┌──

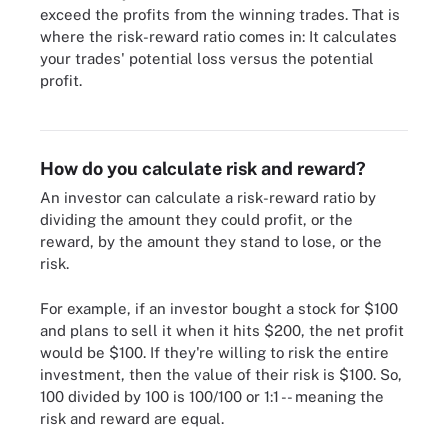
exceed the profits from the winning trades. That is
where the risk-reward ratio comes in: It calculates
your trades' potential loss versus the potential
profit.
Potential profit compares against possible loss in investment
strategies.
How do you calculate risk and reward?
An investor can calculate a risk-reward ratio by
dividing the amount they could profit, or the
reward, by the amount they stand to lose, or the
risk.
For example, if an investor bought a stock for $100
and plans to sell it when it hits $200, the net profit
would be $100. If they're willing to risk the entire
investment, then the value of their risk is $100. So,
100 divided by 100 is 100/100 or 1:1 -- meaning the
risk and reward are equal.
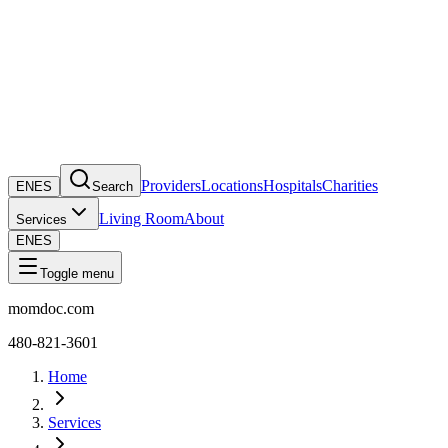
Providers
Locations
Hospitals
Charities
EN
ES
Search
Living Room
About
Services
EN
ES
Toggle menu
momdoc.com
480-821-3601
Home
Services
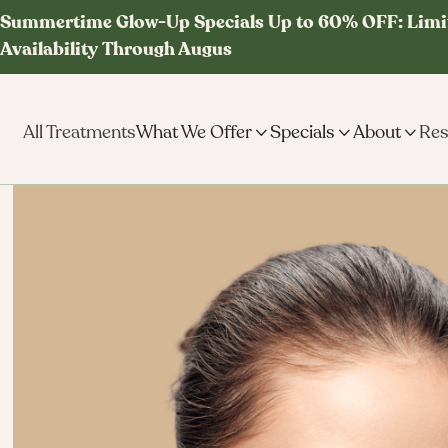
Summertime Glow-Up Specials Up to 60% OFF: Limi
Availability Through Augus
All Treatments
What We Offer

Specials

About

Res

└──

JOB. Reproduce the data word for word without its images.

RESPONSE.
exceed the profits from the winning trades. That is
where the risk-reward ratio comes in: It calculates
your trades' potential loss versus the potential
profit.
Potential profit compares against possible loss in investment
strategies.
How do you calculate risk and reward?
An investor can calculate a risk-reward ratio by
dividing the amount they could profit, or the
reward, by the amount they stand to lose, or the
risk.
For example, if an investor bought a stock for $100
and plans to sell it when it hits $200, the net profit
would be $100. If they're willing to risk the entire
investment, then the value of their risk is $100. So,
100 divided by 100 is 100/100 or 1:1 -- meaning the
risk and reward are equal.
Providers
Locations
Hospitals
Charities
EN
ES
Search
Living Room
About
Services
EN
ES
Toggle menu
momdoc.com
480-821-3601
Home
Services
Summertime Glow-Up Specials Up to 60% OFF: Limi
Availability Through Augus
All Treatments
What We Offer

Specials

About

Res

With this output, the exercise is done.